Online criticism of Li points to break-up with leadership

The storm of commentary surrounding Li ka-shing would not have been possible without top-level blessing. Photo: Edward Wong

Luo Tianhao must be shocked by his quick rise to fame. The little-known blogger became a celebrity overnight with a commentary bashing Li Ka-shing for exiting China.

Shocked because he has been saying "exactly", more like literally, the same thing for the past five years, but no one paid any heed.

The self-proclaimed strategist first criticised Li and other Hong Kong tycoons in 2010 on his Sina.com blog.

Luo said they owed their success and mammoth fortunes to political blessings from Beijing, their rip-offs had beggared the majority of Hongkongers, and it was payback time.

Every year, he would repost the same article with a new introduction and headlines such as "Wooing tycoons at Hong Kong's expense" and "No need to run Li Ka-shing!"

On August 7, Luo performed the annual ritual under a sexier headline: "Don't let Li Ka-shing get away with it." Again, that generated little traffic to his blog.

His world changed on September 12. The Liaowang Institute, a think tank affiliated with state news agency Xinhua, published his article, and the rest was history.

What ground-breaking argument did Liaowang see in the rusty blog of an obscure commentator that it did not see years ago?

Why was it carried within days of Li announcing his latest restructuring, which will result in the disappearance of the last Hong Kong-incorporated listed entity in his empire?

Could it be the result of bad editorial judgment? After all, the article was removed from the Liaowang website within hours.

Securities Times, a news outlet under the People's Daily, also issued a far less militant editorial headlined "Let Li Ka-shing leave as he pleases - the sky won't collapse".

However, as always, the more telling thing is not what Beijing has done, but what it has not.

The editorial with the more accommodating tone did not appear until three days after Liaowang published Luo's inflammatory article.

In fact, for almost a week now, journalists and internet users in China have not been barred from "stir-frying" - jargon often used by state propaganda officials - the attack on Li. They have been allowed to do and say whatever they want with it.

Popular website Sina.com has been running a poll asking whether the tycoon be stopped from moving his money out of China.

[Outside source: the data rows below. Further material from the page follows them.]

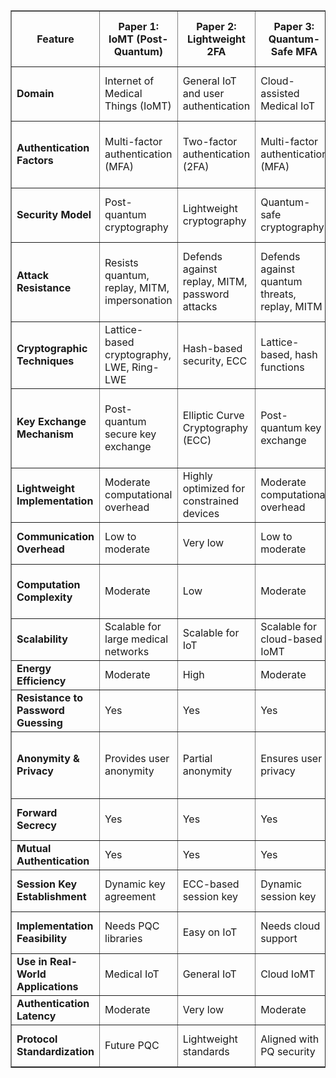 <table border="1" cellspacing="0" cellpadding="5">
  <tr>
    <th>Feature</th>
    <!-- Existing 10 papers -->
    <th>Paper 1: IoMT (Post-Quantum)</th>
    <th>Paper 2: Lightweight 2FA</th>
    <th>Paper 3: Quantum-Safe MFA</th>
    <th>Paper 4: Quantum Authentication</th>
    <th>Paper 5: Post-Quantum for TDM-PONs</th>
    <th>Paper 6: PQ IoT Healthcare</th>
    <th>Paper 7: Post-Quantum E2EE Protocol</th>
    <th>Paper 8: KEM-SPDM Secure Session</th>
    <th>Paper 9: Post-Quantum for TDM-PONs</th>
    <th>Paper 10: PQ IoT Healthcare</th>
    <!-- New papers -->
    <th>Paper 11: SPAPA (Hash-Based)</th>
    <th>Paper 12: Conditional Privacy for IIoT</th>
  </tr>
  <tr>
    <td><b>Domain</b></td>
    <td>Internet of Medical Things (IoMT)</td>
    <td>General IoT and user authentication</td>
    <td>Cloud-assisted Medical IoT</td>
    <td>Quantum authentication systems</td>
    <td>Telecommunication Networks (TDM-PONs)</td>
    <td>IoT-Based Healthcare Systems</td>
    <td>Secure messaging and communication protocols</td>
    <td>Device-level secure session establishment</td>
    <td>Telecommunication Networks (TDM-PONs)</td>
    <td>IoT-Based Healthcare Systems</td>
    <td>Password-based systems</td>
    <td>Industrial IoT (IIoT)</td>
  </tr>
  <tr>
    <td><b>Authentication Factors</b></td>
    <td>Multi-factor authentication (MFA)</td>
    <td>Two-factor authentication (2FA)</td>
    <td>Multi-factor authentication (MFA)</td>
    <td>Quantum-based authentication</td>
    <td>Mutual authentication using post-quantum cryptography</td>
    <td>Three-factor authentication</td>
    <td>Post-quantum mutual authentication using signatures</td>
    <td>KEM-based one-way or mutual authentication</td>
    <td>Mutual authentication using post-quantum cryptography</td>
    <td>Three-factor authentication</td>
    <td>Password with temporary hashed identity</td>
    <td>Pseudonym-based authentication</td>
  </tr>
  <tr>
    <td><b>Security Model</b></td>
    <td>Post-quantum cryptography</td>
    <td>Lightweight cryptography</td>
    <td>Quantum-safe cryptography</td>
    <td>Quantum key distribution (QKD)</td>
    <td>Post-quantum security integrated into TDM-PON authentication</td>
    <td>Post-quantum secure authentication</td>
    <td>Post-quantum Signal protocol adaptation</td>
    <td>Post-quantum KEM-based authentication</td>
    <td>Post-quantum security integrated into TDM-PON authentication</td>
    <td>Post-quantum secure authentication</td>
    <td>Hash-based post-quantum authentication</td>
    <td>Hash-based PQC with conditional traceability</td>
  </tr>
  <tr>
    <td><b>Attack Resistance</b></td>
    <td>Resists quantum, replay, MITM, impersonation</td>
    <td>Defends against replay, MITM, password attacks</td>
    <td>Defends against quantum threats, replay, MITM</td>
    <td>Unconditional security against MITM</td>
    <td>Resists quantum attacks, impersonation, MITM, replay</td>
    <td>Resists quantum, replay, stolen-verifier attacks</td>
    <td>Quantum, MITM, impersonation, SNDL</td>
    <td>Quantum, MITM, replay, downgrade</td>
    <td>Resists quantum attacks, impersonation, MITM, replay</td>
    <td>Resists quantum, replay, stolen-verifier attacks</td>
    <td>Resists replay, impersonation, DoS, stolen credentials</td>
    <td>Resists session hijacking, impersonation, replay</td>
  </tr>
  <tr>
    <td><b>Cryptographic Techniques</b></td>
    <td>Lattice-based cryptography, LWE, Ring-LWE</td>
    <td>Hash-based security, ECC</td>
    <td>Lattice-based, hash functions</td>
    <td>Quantum key distribution, BB84 protocol</td>
    <td>PQ-KEM using Kyber</td>
    <td>Lattice-based PQC</td>
    <td>CRYSTALS-Kyber, Dilithium</td>
    <td>Kyber KEM, HMAC, HKDF</td>
    <td>PQ-KEM using Kyber</td>
    <td>Lattice-based PQC</td>
    <td>Secure hash functions, challenge-response</td>
    <td>Secure hash functions with pseudonyms</td>
  </tr>
  <tr>
    <td><b>Key Exchange Mechanism</b></td>
    <td>Post-quantum secure key exchange</td>
    <td>Elliptic Curve Cryptography (ECC)</td>
    <td>Post-quantum key exchange</td>
    <td>Quantum key exchange (QKD)</td>
    <td>Kyber-based PQ-KEM</td>
    <td>Post-quantum lattice-based encryption</td>
    <td>Post-quantum KEM (Kyber)</td>
    <td>KEMe, KEMr, KEMi (Kyber variants)</td>
    <td>Kyber-based PQ-KEM</td>
    <td>Post-quantum lattice-based encryption</td>
    <td>Session key from hashed credentials</td>
    <td>Secure key exchange using lightweight hash operations</td>
  </tr>
  <tr>
    <td><b>Lightweight Implementation</b></td>
    <td>Moderate computational overhead</td>
    <td>Highly optimized for constrained devices</td>
    <td>Moderate computational overhead</td>
    <td>High due to quantum computations</td>
    <td>Optimized for optical networks</td>
    <td>Optimized for low-resource IoT devices</td>
    <td>Efficient lattice-based PQC algorithms</td>
    <td>Optimized KEM flows and HKDF chaining</td>
    <td>Optimized for optical networks</td>
    <td>Optimized for low-resource IoT devices</td>
    <td>Low resource, suitable for constrained devices</td>
    <td>Optimized for constrained IIoT devices</td>
  </tr>
  <tr>
    <td><b>Communication Overhead</b></td>
    <td>Low to moderate</td>
    <td>Very low</td>
    <td>Low to moderate</td>
    <td>High</td>
    <td>Moderate</td>
    <td>Low</td>
    <td>Increased initial message size</td>
    <td>Lower overhead</td>
    <td>Moderate</td>
    <td>Low</td>
    <td>Efficient; minimal delay</td>
    <td>Low delay, efficient protocol</td>
  </tr>
  <tr>
    <td><b>Computation Complexity</b></td>
    <td>Moderate</td>
    <td>Low</td>
    <td>Moderate</td>
    <td>High</td>
    <td>Moderate</td>
    <td>Low to moderate</td>
    <td>Moderate</td>
    <td>Lower</td>
    <td>Moderate</td>
    <td>Low to moderate</td>
    <td>Low; simple hash computations</td>
    <td>Low; optimized hash-based design</td>
  </tr>
  <tr>
    <td><b>Scalability</b></td>
    <td>Scalable for large medical networks</td>
    <td>Scalable for IoT</td>
    <td>Scalable for cloud-based IoMT</td>
    <td>Limited</td>
    <td>Scalable for TDM-PONs</td>
    <td>Scalable for IoT healthcare</td>
    <td>Scalable to messaging apps</td>
    <td>Scalable to embedded systems</td>
    <td>Scalable for TDM-PONs</td>
    <td>Scalable for IoT healthcare</td>
    <td>Scalable for client-server systems</td>
    <td>Designed for multi-device IIoT networks</td>
  </tr>
  <tr>
    <td><b>Energy Efficiency</b></td>
    <td>Moderate</td>
    <td>High</td>
    <td>Moderate</td>
    <td>Low</td>
    <td>Moderate</td>
    <td>High</td>
    <td>Moderate</td>
    <td>High</td>
    <td>Moderate</td>
    <td>High</td>
    <td>High efficiency</td>
    <td>High efficiency</td>
  </tr>
  <tr>
    <td><b>Resistance to Password Guessing</b></td>
    <td>Yes</td>
    <td>Yes</td>
    <td>Yes</td>
    <td>Yes</td>
    <td>Yes</td>
    <td>Yes</td>
    <td>Yes</td>
    <td>Yes</td>
    <td>Yes</td>
    <td>Yes</td>
    <td>Yes</td>
    <td>Yes</td>
  </tr>
  <tr>
    <td><b>Anonymity & Privacy</b></td>
    <td>Provides user anonymity</td>
    <td>Partial anonymity</td>
    <td>Ensures user privacy</td>
    <td>Quantum encryption</td>
    <td>PQ encryption ensures privacy</td>
    <td>Biometric privacy preservation</td>
    <td>Deniability partially lost</td>
    <td>Deniability retained</td>
    <td>PQ encryption ensures privacy</td>
    <td>Biometric privacy preservation</td>
    <td>User anonymity through hashed temp IDs</td>
    <td>Conditional anonymity with traceability</td>
  </tr>
  <tr>
    <td><b>Forward Secrecy</b></td>
    <td>Yes</td>
    <td>Yes</td>
    <td>Yes</td>
    <td>Yes</td>
    <td>Yes</td>
    <td>Yes</td>
    <td>Yes</td>
    <td>Yes</td>
    <td>Yes</td>
    <td>Yes</td>
    <td>Ensured through hash freshness</td>
    <td>Ensured via pseudonym rotation</td>
  </tr>
  <tr>
    <td><b>Mutual Authentication</b></td>
    <td>Yes</td>
    <td>Yes</td>
    <td>Yes</td>
    <td>Yes</td>
    <td>Yes</td>
    <td>Yes</td>
    <td>Yes</td>
    <td>Optional</td>
    <td>Yes</td>
    <td>Yes</td>
    <td>Yes</td>
    <td>Yes</td>
  </tr>
  <tr>
    <td><b>Session Key Establishment</b></td>
    <td>Dynamic key agreement</td>
    <td>ECC-based session key</td>
    <td>Dynamic session key</td>
    <td>Quantum-generated key</td>
    <td>Dynamic with PQ methods</td>
    <td>Secure post-quantum generation</td>
    <td>KEM + KDF</td>
    <td>HKDF + shared secrets</td>
    <td>Dynamic with PQ methods</td>
    <td>Secure post-quantum generation</td>
    <td>Secure hashed credentials</td>
    <td>Secure hash-based key generation</td>
  </tr>
  <tr>
    <td><b>Implementation Feasibility</b></td>
    <td>Needs PQC libraries</td>
    <td>Easy on IoT</td>
    <td>Needs cloud support</td>
    <td>Needs quantum hardware</td>
    <td>Feasible with PQC</td>
    <td>Feasible with PQC</td>
    <td>Needs PQC libraries</td>
    <td>libOQS + SPDM stack</td>
    <td>Feasible with PQC</td>
    <td>Feasible with PQC</td>
    <td>Simple software-only deployment</td>
    <td>Suitable for IIoT platforms</td>
  </tr>
  <tr>
    <td><b>Use in Real-World Applications</b></td>
    <td>Medical IoT</td>
    <td>General IoT</td>
    <td>Cloud IoMT</td>
    <td>Experimental</td>
    <td>Next-gen fiber networks</td>
    <td>Telemedicine & remote monitoring</td>
    <td>Secure messaging</td>
    <td>Embedded hardware</td>
    <td>Next-gen fiber networks</td>
    <td>Telemedicine & remote monitoring</td>
    <td>Password-based systems</td>
    <td>IIoT, constrained environments</td>
  </tr>
  <tr>
    <td><b>Authentication Latency</b></td>
    <td>Moderate</td>
    <td>Very low</td>
    <td>Moderate</td>
    <td>High</td>
    <td>Low to moderate</td>
    <td>Low</td>
    <td>Moderate</td>
    <td>Low</td>
    <td>Low to moderate</td>
    <td>Low</td>
    <td>Low</td>
    <td>Very low</td>
  </tr>
  <tr>
    <td><b>Protocol Standardization</b></td>
    <td>Future PQC</td>
    <td>Lightweight standards</td>
    <td>Aligned with PQ security</td>
    <td>Needs new quantum standards</td>
    <td>Aligned with NIST</td>
    <td>Aligned with NIST + IoT</td>
    <td>NIST PQC + Signal</td>
    <td>SPDM 1.2 + PQC roadmap</td>
    <td>Aligned with NIST</td>
    <td>Aligned with NIST + IoT</td>
    <td>Compliant with PQC direction</td>
    <td>Aligned with future NIST PQC</td>
  </tr>
</table>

More than 41,000 have cast their votes, with the yes and no camps each getting 41 per cent of them.

Internet television programmes have looped around the clock detailing the debate as well as how Li has sold almost 100 billion yuan (HK$121 billion) worth of mainland and Hong Kong assets within just three years.

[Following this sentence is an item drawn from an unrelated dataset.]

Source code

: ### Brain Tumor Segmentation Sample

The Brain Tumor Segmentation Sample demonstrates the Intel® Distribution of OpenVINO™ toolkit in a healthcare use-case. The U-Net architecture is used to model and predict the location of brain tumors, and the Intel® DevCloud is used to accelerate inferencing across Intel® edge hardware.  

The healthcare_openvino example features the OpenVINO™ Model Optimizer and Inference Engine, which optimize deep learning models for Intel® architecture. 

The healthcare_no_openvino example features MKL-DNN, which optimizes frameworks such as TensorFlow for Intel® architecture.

In the meantime, another well researched piece by a blogger accusing Li of securing "cheap" land in Shanghai and selling it high without doing much meaningful development has been widely circulated online.

The debate has remained among the top three most-viewed online topics, ranking after the jailing of big-spending socialite Guo Meimei for running an illegal casino and the arrest of a top securities regulator. Guo gained notoriety by claiming the head of the China Red Cross was her sugar daddy and paid for her extravagant lifestyle.

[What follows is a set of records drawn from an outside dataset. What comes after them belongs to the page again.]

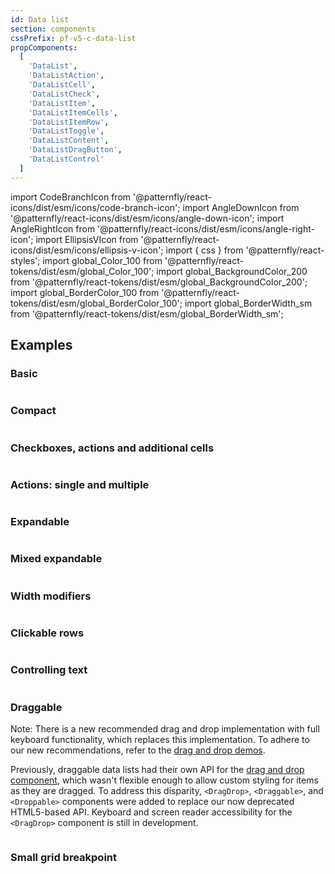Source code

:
 ```yaml
---
id: Data list
section: components
cssPrefix: pf-v5-c-data-list
propComponents:
  [
    'DataList',
    'DataListAction',
    'DataListCell',
    'DataListCheck',
    'DataListItem',
    'DataListItemCells',
    'DataListItemRow',
    'DataListToggle',
    'DataListContent',
    'DataListDragButton',
    'DataListControl'
  ]
---
```


import CodeBranchIcon from '@patternfly/react-icons/dist/esm/icons/code-branch-icon';
import AngleDownIcon from '@patternfly/react-icons/dist/esm/icons/angle-down-icon';
import AngleRightIcon from '@patternfly/react-icons/dist/esm/icons/angle-right-icon';
import EllipsisVIcon from '@patternfly/react-icons/dist/esm/icons/ellipsis-v-icon';
import { css } from '@patternfly/react-styles';
import global_Color_100 from '@patternfly/react-tokens/dist/esm/global_Color_100';
import global_BackgroundColor_200 from '@patternfly/react-tokens/dist/esm/global_BackgroundColor_200';
import global_BorderColor_100 from '@patternfly/react-tokens/dist/esm/global_BorderColor_100';
import global_BorderWidth_sm from '@patternfly/react-tokens/dist/esm/global_BorderWidth_sm';

## Examples

### Basic

```ts file="./DataListBasic.tsx"

```

### Compact

```ts file="./DataListCompact.tsx"

```

### Checkboxes, actions and additional cells

```ts file="./DataListCheckboxes.tsx"

```

### Actions: single and multiple

```ts file="./DataListActions.tsx"

```

### Expandable

```ts file="./DataListExpandable.tsx"

```

### Mixed expandable

```ts file="./DataListMixedExpandable.tsx"

```

### Width modifiers

```ts file="./DataListWidthModifiers.tsx"

```

### Clickable rows

```ts file="./DataListClickableRows.tsx"

```

### Controlling text

```ts file="./DataListControllingText.tsx"

```

### Draggable

Note: There is a new recommended drag and drop implementation with full keyboard functionality, which replaces this implementation. To adhere to our new recommendations, refer to the [drag and drop demos](/components/drag-and-drop/react-next-demos).

Previously, draggable data lists had their own API for the [drag and drop component](/components/drag-and-drop), which wasn't flexible enough to allow custom styling for items as they are dragged. To address this disparity, `<DragDrop>`, `<Draggable>`, and `<Droppable>` components were added to replace our now deprecated HTML5-based API. Keyboard and screen reader accessibility for the `<DragDrop>` component is still in development.

```ts isBeta file="./DataListDraggable.tsx"

```

### Small grid breakpoint

```ts file="./DataListSmGridBreakpoint.tsx"

```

This snowballing storm of commentary surrounding Li would not have been possible without top-level blessing in the mainland's tightly controlled media.

Try to search for debate on the recent yuan reform or stock market intervention by the state in the mainland media. It will show just how rare such snowballing is.

It would be too simple, if not naïve, to call the Luo piece an editorial issue.

The political intent will never be known. What is clear is that the official tone, which used to argue that Li, dubbed Superman, was not leaving but trading, has changed.

Anyone with a computer or television in China now sees Superman quitting the country.

At the same time, the criticism of Li and other Hong Kong tycoons, which was kept within the corridors of power for the past few years, has now gone public.

It is a break-up between the current leadership and Li. Of course, none of that should have come as a surprise to the latter.